Finding median or Kth element in Binary Search Tree (BST)

Finding kth element in BST is quite simple. We know that all the elements in left subtree is smaller than all the elements in right subtree. If we count the number of elements in left and right subtree then we know in which subtree the required element exists and then we move to this subtree and repeat the same steps again. For example starting from root we are looking for 11th element. Lets say left subtree has 7 elements and right subtree has 6 elements.Then as the number 11 is greater than 7 we know that the 11th median exists in the right subtree. Now in the right subtree we look for (11 - 7 -1 = 3)rd element (Why?? because we have discarded left subtree). We proceed similarly in the new subtree until we get the kth median as the root.

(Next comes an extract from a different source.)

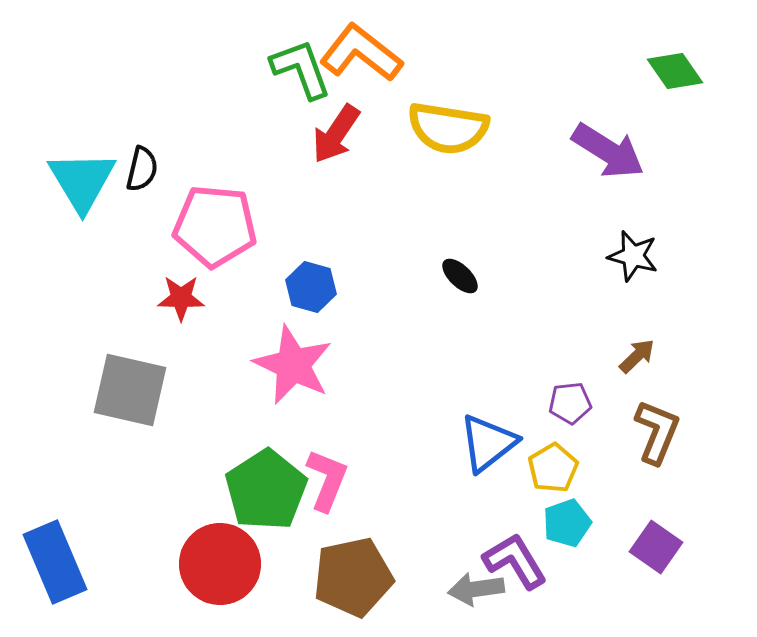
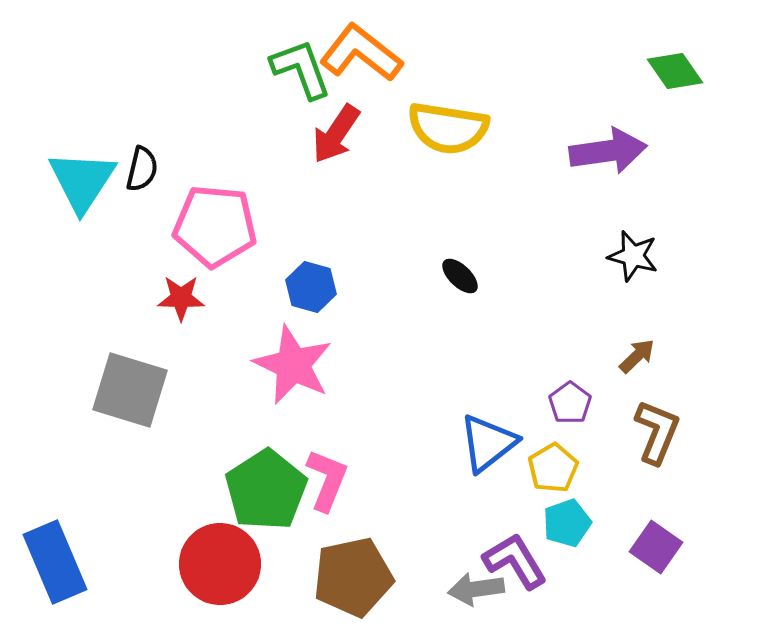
purple arrow: rotated 40 degrees counterclockwise
cyan triangle: rotated 4 degrees clockwise
gray square: rotated 4 degrees clockwise
purple pentagon: rotated 30 degrees counterclockwise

The example described above can very well be described in recursive form. The code below is a complete program in recursive form.

  
 //find kth element in a BST recursively
Node * find_kth_element(Node *tree, int &k) {

 if(tree == 0)
  return 0;

 int count = 0;

 //count the nodes in left subtree
 count_nodes(tree->left_, count);

 //check if the root is median
 if( k == count + 1)
  return tree;

 //check if median falls on left subtree
 else if (count >= k) {

  return find_kth_element(tree->left_,k);
 }
 //the median falls on right subtree
 else {
  k = k - (count + 1);
  return find_kth_element(tree->right_, k);
 }
}

Iterative Solution

We know that recursive solutions are not that efficient and it's always good to avoid it if it's possible. The problem however is equally simple in iterative form as well. The code below translates recursive form into iterative form.

  
 

//find kth element iteratively
Node * find_kth_element_iterative(Node *tree, int &k) {
 if(tree == 0)
  return 0;

 Node *node = tree;
 int count = 0;
 int pos = k;


 while(node != 0) {
  count = 0;

  //count nodes on the left subtree
  count_nodes(node->left_, count);

  //check if root is the median
  if( pos == count + 1)
   return node;

  //check if median falls on left subtree
  else if (count >= pos)
   node = node->left_;

  //median falls on right subtree
  else {
   pos -= (count + 1);
   node = node->right_;
  }

 }
 return 0;
}

Complexity

What's the complexity of above algorithms? While finding median You are moving along a path in the tree, so in the worst case it can be height of the tree (h) and also you are counting the number of nodes in left subtree at each step. Which requires O(n) time in the worst case. Thus the overall algorithm is O(nh).

Is there a way to improve it? Yes, of course ( at least one technique I know of). If you need to keep on computing the kth median on a single tree many times, then you can construct a tree with a count of elements in its subtree. If you do this the counting of number of nodes in left subtree takes O(1) time. Effectively the algorithm will reduce to O(h) algorithm. In case tree is balanced this is just O(log n). Not bad :).